Saved entries:

====================

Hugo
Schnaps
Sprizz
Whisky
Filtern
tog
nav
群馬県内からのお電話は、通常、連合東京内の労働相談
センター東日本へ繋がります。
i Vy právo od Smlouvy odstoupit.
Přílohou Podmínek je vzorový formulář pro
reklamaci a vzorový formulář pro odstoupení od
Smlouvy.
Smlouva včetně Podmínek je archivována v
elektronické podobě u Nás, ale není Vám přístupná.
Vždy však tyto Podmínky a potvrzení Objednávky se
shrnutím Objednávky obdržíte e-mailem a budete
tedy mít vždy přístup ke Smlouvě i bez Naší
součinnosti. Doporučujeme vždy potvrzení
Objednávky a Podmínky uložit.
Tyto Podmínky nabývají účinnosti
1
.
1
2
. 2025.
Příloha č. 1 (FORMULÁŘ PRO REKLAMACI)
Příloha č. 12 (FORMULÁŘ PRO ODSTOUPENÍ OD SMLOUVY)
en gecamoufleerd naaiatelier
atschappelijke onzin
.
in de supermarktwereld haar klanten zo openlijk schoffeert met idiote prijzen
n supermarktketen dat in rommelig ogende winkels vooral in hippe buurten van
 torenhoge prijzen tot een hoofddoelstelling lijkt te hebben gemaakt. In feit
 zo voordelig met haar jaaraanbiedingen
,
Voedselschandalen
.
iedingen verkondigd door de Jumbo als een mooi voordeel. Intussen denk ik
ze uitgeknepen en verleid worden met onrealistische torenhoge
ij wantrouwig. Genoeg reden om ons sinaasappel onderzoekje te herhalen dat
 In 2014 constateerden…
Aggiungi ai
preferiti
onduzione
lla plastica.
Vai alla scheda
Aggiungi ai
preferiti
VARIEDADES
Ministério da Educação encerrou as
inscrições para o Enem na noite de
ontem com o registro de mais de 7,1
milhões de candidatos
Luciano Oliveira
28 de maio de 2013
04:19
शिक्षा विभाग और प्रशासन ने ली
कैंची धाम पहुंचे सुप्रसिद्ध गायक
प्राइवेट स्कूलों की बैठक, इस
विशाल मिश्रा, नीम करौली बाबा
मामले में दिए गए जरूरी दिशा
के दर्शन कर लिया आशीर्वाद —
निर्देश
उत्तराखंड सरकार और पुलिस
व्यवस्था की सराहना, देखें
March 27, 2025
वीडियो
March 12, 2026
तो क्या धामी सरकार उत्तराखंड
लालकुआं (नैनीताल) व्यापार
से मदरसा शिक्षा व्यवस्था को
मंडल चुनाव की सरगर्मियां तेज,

====================

▶ _THE PROBLEM_
The full set of entries should appear again, unchanged, line by line.

▶ _ANSWER_
Hugo
Schnaps
Sprizz
Whisky
Filtern
tog
nav
群馬県内からのお電話は、通常、連合東京内の労働相談
センター東日本へ繋がります。
i Vy právo od Smlouvy odstoupit.
Přílohou Podmínek je vzorový formulář pro
reklamaci a vzorový formulář pro odstoupení od
Smlouvy.
Smlouva včetně Podmínek je archivována v
elektronické podobě u Nás, ale není Vám přístupná.
Vždy však tyto Podmínky a potvrzení Objednávky se
shrnutím Objednávky obdržíte e-mailem a budete
tedy mít vždy přístup ke Smlouvě i bez Naší
součinnosti. Doporučujeme vždy potvrzení
Objednávky a Podmínky uložit.
Tyto Podmínky nabývají účinnosti
1
.
1
2
. 2025.
Příloha č. 1 (FORMULÁŘ PRO REKLAMACI)
Příloha č. 12 (FORMULÁŘ PRO ODSTOUPENÍ OD SMLOUVY)
en gecamoufleerd naaiatelier
atschappelijke onzin
.
in de supermarktwereld haar klanten zo openlijk schoffeert met idiote prijzen
n supermarktketen dat in rommelig ogende winkels vooral in hippe buurten van
 torenhoge prijzen tot een hoofddoelstelling lijkt te hebben gemaakt. In feit
 zo voordelig met haar jaaraanbiedingen
,
Voedselschandalen
.
iedingen verkondigd door de Jumbo als een mooi voordeel. Intussen denk ik
ze uitgeknepen en verleid worden met onrealistische torenhoge
ij wantrouwig. Genoeg reden om ons sinaasappel onderzoekje te herhalen dat
 In 2014 constateerden…
Aggiungi ai
preferiti
onduzione
lla plastica.
Vai alla scheda
Aggiungi ai
preferiti
VARIEDADES
Ministério da Educação encerrou as
inscrições para o Enem na noite de
ontem com o registro de mais de 7,1
milhões de candidatos
Luciano Oliveira
28 de maio de 2013
04:19
शिक्षा विभाग और प्रशासन ने ली
कैंची धाम पहुंचे सुप्रसिद्ध गायक
प्राइवेट स्कूलों की बैठक, इस
विशाल मिश्रा, नीम करौली बाबा
मामले में दिए गए जरूरी दिशा
के दर्शन कर लिया आशीर्वाद —
निर्देश
उत्तराखंड सरकार और पुलिस
व्यवस्था की सराहना, देखें
March 27, 2025
वीडियो
March 12, 2026
तो क्या धामी सरकार उत्तराखंड
लालकुआं (नैनीताल) व्यापार
से मदरसा शिक्षा व्यवस्था को
मंडल चुनाव की सरगर्मियां तेज,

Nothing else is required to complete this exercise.